TripAdvisor, the world’s largest travel website, is halting ticket sales for elephant rides, selfies with tigers and other tourist entertainment deemed cruel to animals.

The website and its Viator brand will stop selling tickets for travelers where tourists come into physical contact with captive wild animals or endangered species, including elephant rides, petting tigers and swim with dolphin attractions, the company said in a release on Wednesday. The company wants to help “improve the health and safety standards of animals, especially in markets with limited regulatory protections”, stated Stephen Kaufer, TripAdvisor’s president and CEO.

To raise elephants submissive enough to safely give rides to tourists, baby elephants are often taken from their mothers when young and beaten during training for their future work, according to World Animal Protection. The move comes less than six months after the London-based animal welfare group started petitioning the company to join efforts to protect wild animals from being treated cruelly in the tourism industry, CBS News reported.

TripAdvisor’s announcement is “a significant step towards ending elephant rides, tiger selfies, swimming with dolphins and other forms of cruel tourist entertainment”, said the charity, which began lobbying against cruel wildlife entertainment in 1991, ending bear dancing in Greece, Turkey and India.

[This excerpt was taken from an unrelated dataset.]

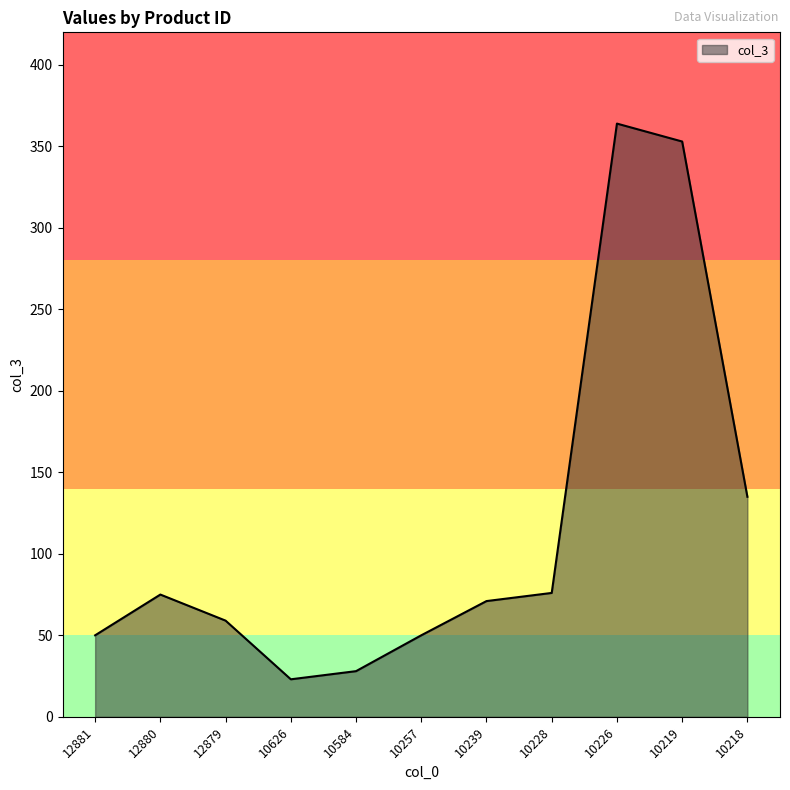

Which has a higher value, 12880 or 10226?

10226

While some attractions will cease booking through TripAdvisor immediately, the company plans to have both an educational portal and booking policy changes fully launched and implemented by early 2017.

Viator has for several years supported animal welfare standards in its booking policies, including a ban on travel where captive wild animals are killed or injured for blood sport. TripAdvisor will continue to book tickets for trips involving horseback riding, children petting zoos with rabbits and other domestic animals, as well as aquariums, zoos and sanctuaries where there could be some touching or physical interaction with animals, it said.